There is an element of both called semi‐structured data. Semi‐structured data is sort of a mix of both. An example might be an on‐prem Exchange Server. Exchange stores all the email and attachments data within the Exchange database. However, an email can be easily copied out of your email client to your desktop by simply dragging the email to the desktop from the client. This creates an .msg file and includes all attachment data. Attachments can be opened within this client and saved to your local file share or desktop. Aparavi can process this type of data provided the data has been exported from the structured environment.
How will Aparavi applications impact these data types?
The Aparavi Platform processes unstructured data types like office files, text files, PDFs, etc. We can index any type of file that has selectable text. Selectable text that for which you can open a file and drag your mouse cursor over the text to highlight or select. These data types can be indexed and maintained on the Aparavi Platform. Files that do not have selectable text, however, have images of text that can also be processed but would require an OCR (Optical Character Recognition) application to process the image text data. This is something we will be looking into in upcoming versions of our applications.
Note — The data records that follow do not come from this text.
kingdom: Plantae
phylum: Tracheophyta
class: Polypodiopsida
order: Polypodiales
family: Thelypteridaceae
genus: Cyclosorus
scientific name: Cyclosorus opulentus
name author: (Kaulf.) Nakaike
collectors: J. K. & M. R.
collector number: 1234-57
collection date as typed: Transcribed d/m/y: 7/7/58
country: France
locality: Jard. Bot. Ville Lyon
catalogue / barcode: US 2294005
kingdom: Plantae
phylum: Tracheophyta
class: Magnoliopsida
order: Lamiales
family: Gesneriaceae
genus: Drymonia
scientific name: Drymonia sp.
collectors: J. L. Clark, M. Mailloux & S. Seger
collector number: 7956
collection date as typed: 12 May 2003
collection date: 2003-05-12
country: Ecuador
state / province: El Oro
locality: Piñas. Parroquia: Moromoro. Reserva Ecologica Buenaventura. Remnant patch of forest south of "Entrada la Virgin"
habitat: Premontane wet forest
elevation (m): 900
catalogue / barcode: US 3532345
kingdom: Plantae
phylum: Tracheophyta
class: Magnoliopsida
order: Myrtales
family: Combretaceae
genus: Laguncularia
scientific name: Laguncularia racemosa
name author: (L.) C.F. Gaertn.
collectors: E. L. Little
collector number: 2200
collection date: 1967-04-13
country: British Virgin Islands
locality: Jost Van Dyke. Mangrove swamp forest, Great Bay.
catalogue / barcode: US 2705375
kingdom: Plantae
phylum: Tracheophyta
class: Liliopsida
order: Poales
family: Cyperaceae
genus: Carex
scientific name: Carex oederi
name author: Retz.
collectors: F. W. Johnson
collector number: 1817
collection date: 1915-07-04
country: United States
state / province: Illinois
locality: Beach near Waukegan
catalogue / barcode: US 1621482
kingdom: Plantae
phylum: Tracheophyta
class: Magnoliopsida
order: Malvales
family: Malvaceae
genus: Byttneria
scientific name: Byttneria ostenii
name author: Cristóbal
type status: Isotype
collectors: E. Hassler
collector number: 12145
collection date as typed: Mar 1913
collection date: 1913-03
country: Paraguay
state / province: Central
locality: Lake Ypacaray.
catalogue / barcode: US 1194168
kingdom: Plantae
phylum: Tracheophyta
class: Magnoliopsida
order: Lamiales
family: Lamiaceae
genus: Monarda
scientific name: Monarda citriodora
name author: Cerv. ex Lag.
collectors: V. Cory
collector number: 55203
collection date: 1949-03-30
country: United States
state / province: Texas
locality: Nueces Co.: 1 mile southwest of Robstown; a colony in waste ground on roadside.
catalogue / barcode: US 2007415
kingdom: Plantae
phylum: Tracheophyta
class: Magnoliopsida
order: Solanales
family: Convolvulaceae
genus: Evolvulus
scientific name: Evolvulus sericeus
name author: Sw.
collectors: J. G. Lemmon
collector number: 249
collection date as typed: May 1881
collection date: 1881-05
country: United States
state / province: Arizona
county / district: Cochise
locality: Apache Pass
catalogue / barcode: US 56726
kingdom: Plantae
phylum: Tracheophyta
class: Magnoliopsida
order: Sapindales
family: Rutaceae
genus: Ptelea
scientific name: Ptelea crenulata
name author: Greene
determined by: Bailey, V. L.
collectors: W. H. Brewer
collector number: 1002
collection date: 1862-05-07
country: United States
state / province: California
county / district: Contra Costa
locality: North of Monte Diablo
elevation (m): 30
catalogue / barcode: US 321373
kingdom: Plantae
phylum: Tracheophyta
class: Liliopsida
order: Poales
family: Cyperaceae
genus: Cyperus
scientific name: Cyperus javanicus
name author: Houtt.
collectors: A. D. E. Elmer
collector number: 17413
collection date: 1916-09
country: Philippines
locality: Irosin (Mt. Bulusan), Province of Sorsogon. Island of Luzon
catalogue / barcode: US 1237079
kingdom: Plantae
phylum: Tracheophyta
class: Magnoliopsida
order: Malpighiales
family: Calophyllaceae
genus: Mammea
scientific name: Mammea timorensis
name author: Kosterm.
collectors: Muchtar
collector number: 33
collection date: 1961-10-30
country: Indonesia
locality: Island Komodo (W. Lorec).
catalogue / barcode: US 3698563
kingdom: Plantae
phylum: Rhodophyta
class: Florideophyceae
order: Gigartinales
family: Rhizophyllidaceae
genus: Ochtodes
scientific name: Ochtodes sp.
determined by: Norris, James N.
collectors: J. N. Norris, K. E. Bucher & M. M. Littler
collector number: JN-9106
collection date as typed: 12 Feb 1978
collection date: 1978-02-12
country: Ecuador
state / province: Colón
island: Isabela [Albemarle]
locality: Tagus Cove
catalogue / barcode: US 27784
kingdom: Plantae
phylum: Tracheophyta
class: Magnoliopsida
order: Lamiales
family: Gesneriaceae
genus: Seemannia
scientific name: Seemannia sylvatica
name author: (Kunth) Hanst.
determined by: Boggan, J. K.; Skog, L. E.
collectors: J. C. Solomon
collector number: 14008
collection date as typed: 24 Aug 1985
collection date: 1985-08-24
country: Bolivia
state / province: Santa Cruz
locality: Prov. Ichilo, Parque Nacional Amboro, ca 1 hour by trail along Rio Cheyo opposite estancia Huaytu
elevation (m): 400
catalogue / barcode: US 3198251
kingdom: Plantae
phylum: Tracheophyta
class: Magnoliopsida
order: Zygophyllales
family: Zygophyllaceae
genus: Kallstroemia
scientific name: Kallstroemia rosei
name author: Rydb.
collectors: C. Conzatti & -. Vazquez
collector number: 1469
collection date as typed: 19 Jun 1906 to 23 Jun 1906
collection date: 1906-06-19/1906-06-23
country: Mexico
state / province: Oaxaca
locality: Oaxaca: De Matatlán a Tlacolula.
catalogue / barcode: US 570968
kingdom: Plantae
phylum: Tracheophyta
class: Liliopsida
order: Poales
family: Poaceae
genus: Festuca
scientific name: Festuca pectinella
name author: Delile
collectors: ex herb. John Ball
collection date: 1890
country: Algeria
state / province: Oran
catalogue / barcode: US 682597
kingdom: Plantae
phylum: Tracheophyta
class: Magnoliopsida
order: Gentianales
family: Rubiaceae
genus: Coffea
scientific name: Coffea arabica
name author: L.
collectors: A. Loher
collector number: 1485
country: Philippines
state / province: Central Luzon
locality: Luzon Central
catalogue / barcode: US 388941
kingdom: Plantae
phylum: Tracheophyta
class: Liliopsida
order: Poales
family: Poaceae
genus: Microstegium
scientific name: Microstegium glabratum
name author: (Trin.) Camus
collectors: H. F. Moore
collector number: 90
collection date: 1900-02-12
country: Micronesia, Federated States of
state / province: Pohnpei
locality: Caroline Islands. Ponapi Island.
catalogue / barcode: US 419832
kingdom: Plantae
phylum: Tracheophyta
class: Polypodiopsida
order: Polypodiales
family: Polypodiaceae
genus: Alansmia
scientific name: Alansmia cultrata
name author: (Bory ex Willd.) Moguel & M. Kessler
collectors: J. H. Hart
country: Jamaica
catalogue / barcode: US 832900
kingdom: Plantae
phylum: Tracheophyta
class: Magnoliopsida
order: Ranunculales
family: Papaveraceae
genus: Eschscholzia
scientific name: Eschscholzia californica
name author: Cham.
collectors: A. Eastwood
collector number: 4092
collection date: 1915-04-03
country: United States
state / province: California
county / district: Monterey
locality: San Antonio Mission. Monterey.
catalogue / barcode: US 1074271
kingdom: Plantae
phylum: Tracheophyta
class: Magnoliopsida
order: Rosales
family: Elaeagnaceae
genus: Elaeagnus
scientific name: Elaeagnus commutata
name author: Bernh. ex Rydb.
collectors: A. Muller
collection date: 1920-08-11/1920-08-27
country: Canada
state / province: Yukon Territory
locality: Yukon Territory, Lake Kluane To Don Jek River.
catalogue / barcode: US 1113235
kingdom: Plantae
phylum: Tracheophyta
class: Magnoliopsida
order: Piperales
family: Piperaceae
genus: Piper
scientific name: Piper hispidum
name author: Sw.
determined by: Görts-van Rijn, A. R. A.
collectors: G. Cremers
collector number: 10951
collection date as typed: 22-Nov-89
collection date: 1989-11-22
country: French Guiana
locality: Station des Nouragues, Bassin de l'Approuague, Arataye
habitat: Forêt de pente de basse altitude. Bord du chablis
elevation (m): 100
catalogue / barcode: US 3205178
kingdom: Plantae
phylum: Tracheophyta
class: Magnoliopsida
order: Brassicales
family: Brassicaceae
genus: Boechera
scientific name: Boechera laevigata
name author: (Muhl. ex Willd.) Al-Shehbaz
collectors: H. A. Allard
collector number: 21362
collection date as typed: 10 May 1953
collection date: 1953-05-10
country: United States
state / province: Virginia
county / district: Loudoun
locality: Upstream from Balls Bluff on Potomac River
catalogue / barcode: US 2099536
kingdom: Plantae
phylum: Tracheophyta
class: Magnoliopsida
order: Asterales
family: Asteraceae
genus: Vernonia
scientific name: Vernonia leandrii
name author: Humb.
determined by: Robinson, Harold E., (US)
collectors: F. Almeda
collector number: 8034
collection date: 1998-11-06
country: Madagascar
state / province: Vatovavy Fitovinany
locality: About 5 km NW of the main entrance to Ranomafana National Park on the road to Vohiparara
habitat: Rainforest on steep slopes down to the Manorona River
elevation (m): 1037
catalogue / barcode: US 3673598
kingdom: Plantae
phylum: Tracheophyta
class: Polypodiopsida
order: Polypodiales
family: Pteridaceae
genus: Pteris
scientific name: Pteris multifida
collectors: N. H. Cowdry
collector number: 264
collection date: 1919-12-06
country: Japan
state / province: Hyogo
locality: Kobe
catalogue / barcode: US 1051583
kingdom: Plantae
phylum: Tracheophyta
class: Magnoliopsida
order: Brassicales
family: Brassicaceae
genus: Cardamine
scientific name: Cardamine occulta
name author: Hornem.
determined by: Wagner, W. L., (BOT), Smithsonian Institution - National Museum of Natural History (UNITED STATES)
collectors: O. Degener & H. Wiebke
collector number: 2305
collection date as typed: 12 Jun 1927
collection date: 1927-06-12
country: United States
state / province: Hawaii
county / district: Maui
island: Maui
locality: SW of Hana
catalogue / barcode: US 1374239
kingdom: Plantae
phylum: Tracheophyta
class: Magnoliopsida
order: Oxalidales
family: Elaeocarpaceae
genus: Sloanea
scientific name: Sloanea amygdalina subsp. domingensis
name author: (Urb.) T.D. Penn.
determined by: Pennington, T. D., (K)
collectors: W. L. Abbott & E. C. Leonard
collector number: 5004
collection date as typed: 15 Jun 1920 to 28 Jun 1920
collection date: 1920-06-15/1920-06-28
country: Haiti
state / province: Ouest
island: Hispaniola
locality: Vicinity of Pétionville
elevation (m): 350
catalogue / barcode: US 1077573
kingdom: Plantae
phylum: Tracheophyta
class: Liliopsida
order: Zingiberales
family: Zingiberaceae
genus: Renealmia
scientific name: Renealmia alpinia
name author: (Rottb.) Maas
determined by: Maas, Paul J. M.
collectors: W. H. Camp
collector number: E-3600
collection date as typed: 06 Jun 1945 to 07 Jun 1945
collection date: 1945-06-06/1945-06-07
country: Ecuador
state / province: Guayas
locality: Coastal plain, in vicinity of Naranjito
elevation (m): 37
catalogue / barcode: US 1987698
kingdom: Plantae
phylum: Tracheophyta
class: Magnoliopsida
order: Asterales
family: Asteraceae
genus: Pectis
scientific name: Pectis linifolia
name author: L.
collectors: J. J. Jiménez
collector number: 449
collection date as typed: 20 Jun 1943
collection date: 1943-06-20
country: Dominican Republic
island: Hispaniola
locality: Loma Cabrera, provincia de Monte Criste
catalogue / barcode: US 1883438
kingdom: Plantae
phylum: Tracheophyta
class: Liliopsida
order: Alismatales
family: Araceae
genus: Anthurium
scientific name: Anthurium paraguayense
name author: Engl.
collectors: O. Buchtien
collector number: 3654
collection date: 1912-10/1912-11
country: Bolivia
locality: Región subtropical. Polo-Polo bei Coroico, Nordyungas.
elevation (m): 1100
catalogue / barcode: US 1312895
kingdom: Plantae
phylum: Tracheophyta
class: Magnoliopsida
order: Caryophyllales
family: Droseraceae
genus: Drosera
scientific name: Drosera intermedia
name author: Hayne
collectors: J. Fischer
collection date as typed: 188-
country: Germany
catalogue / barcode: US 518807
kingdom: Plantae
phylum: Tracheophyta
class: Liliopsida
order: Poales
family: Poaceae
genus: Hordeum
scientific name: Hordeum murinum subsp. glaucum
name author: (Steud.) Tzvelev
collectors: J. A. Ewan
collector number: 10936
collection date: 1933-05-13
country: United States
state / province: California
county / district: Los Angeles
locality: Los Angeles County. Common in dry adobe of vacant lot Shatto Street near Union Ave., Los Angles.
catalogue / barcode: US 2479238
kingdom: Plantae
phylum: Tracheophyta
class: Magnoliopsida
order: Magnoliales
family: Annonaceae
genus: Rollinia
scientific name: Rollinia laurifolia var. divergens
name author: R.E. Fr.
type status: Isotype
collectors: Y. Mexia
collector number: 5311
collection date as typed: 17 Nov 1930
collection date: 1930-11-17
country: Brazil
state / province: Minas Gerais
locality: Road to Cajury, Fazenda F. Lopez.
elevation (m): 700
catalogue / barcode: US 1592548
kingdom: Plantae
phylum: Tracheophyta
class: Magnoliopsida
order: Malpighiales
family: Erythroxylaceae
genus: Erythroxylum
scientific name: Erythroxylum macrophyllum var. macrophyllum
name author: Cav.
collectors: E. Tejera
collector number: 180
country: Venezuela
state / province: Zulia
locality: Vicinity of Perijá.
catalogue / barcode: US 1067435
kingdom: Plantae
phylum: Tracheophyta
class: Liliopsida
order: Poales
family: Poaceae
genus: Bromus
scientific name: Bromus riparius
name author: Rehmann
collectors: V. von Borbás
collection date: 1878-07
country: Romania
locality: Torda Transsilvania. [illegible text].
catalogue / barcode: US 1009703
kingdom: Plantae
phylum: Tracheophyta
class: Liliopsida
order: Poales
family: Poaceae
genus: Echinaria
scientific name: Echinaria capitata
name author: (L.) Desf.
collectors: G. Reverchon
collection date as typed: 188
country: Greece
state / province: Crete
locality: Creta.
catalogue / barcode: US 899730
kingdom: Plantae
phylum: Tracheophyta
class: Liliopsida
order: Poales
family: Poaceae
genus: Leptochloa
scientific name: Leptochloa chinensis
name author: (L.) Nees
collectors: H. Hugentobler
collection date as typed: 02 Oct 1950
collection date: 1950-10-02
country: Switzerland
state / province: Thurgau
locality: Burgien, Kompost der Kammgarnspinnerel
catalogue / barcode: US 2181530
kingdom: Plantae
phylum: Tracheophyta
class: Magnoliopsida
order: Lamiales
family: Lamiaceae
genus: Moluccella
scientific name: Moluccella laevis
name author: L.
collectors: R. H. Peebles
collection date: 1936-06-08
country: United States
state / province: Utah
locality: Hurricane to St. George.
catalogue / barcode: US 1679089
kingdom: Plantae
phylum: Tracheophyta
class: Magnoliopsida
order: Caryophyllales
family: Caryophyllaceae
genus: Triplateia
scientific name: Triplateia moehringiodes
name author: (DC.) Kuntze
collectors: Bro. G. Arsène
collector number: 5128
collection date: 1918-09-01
Managing the massive amount of unstructured data is where Aparavi applications will help an organization manage their data more effectively.
The future of Aparavi will be the direction of data intelligence. Data intelligence will take data and provide the needed information for potential customers to leverage the power of Aparavi and make intelligent decisions on their unstructured data sets. Understanding what you have is the key. The content index, classification, and actionable data have been the major issues that impacts customers today. Our mission is to provide customers with the tools needed to protect, analyze, and process data effectively to adhere to compliance and governance rules and ultimately remove the data when it is time to remove it.